Given the definition of (ψ,𝜃) coordinates, choose toroidally symmetrical points (can be a toroidal wedge) in 𝜃 = 0 plane (𝜃 = 0 plane is usually chosen to be the low-field-side midplane). Then trace out the magnetic-field-lines passing through these points for one poloidal circuit (usually chosen in the range 𝜃 ∈ [−π,π]) and record the intersection points of these field-lines with various 𝜃 = const planes. Note that the gridpoints in 𝜃 = −π plane usually do not coincide those in 𝜃 = +π plane due to the toroidal shift arising when the safety factor is irrational. Interpolation can be used to map physical variables defined on gridpoints in 𝜃 = −π plane to those in 𝜃 = +π plane.
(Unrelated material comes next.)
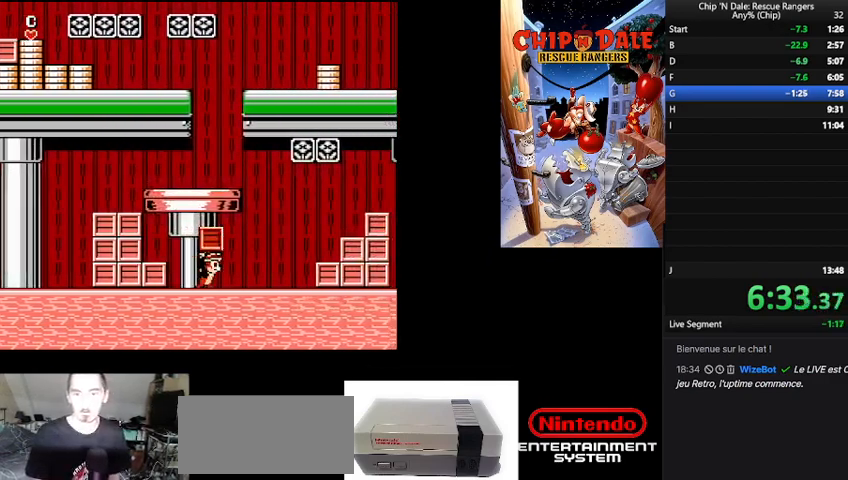
{"buttons": ["DPAD_RIGHT"], "events": [[33, "A", "down"], [133, "A", "up"]]}
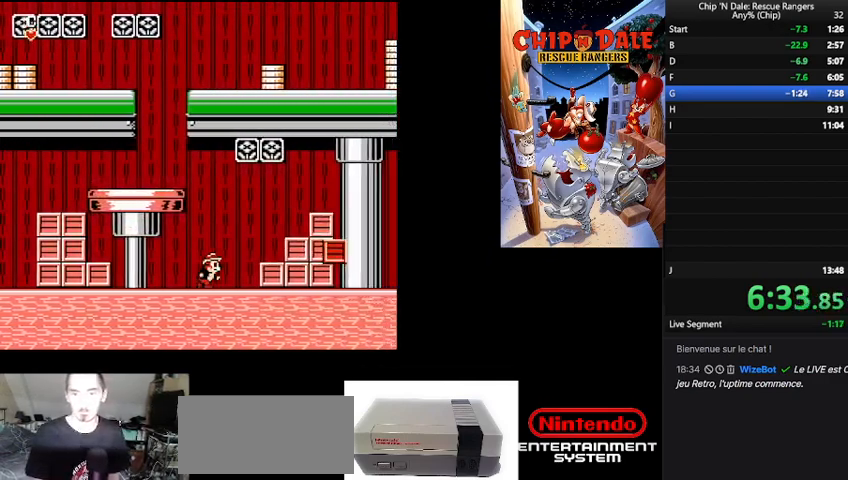
{"buttons": ["DPAD_RIGHT"], "events": [[100, "B", "down"], [300, "B", "up"]]}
Given the definition of (ψ,𝜃) coordinates, 2D grid-points can be chosen on ϕ = 0 plane based on (ψ,𝜃) coordinates. Then trace out the magnetic-field-lines starting from these points for one toroidal circuit and record the intersection points of these field-lines with ϕj = jΔϕ planes, where j = 1,2,…,Nt − 1, Δϕ = 2π∕(Nt − 1). It is obvious that the resulting mesh are not toroidally symmetrical. And also the grids on ϕ = 0 plane differ from those on ϕ = 2π plane. Interpolation can be used to mapping physical variables defined on grid-points of ϕ = 0 to those of ϕ = 2π plane. In this case, the number of “toroidal grid-points” Nt (i.e., the number of poloidal planes) is actually the number of grid-points in the parallel direction within one toroidal circuit.
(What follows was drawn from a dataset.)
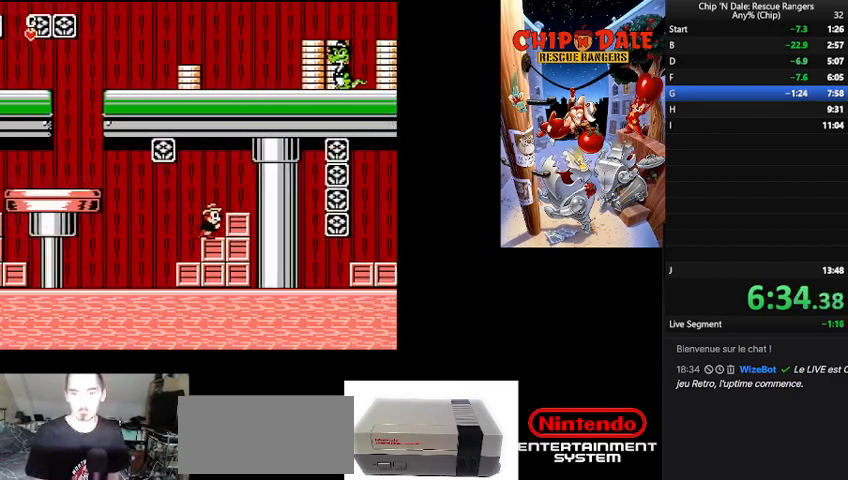
{"buttons": ["DPAD_RIGHT"], "events": [[67, "A", "down"], [200, "A", "up"]]}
XGC1 can handle the region outside of the LCFS. Here we only discuss the region inside the LCFS. At each radial gridpoint on ϕ = 0 plane, follow the magnetic field line starting form this point for one poloidal loop and record the intersection points of this field-line with ϕj = jΔϕ planes, where j = 1,2,…,Nt, Δϕ = 2π∕Nt. For the case q > 1, one magnetic-field-line will have more than one intersection points on some poloidal planes. Repeat tracing the field line for each radial location. Then project (toroidally) all the intersection points on different poloidal planes to a single poloidal plane and rotate (toroidally) these 2D grids to define a 3D grid that are toroidally symmetrical.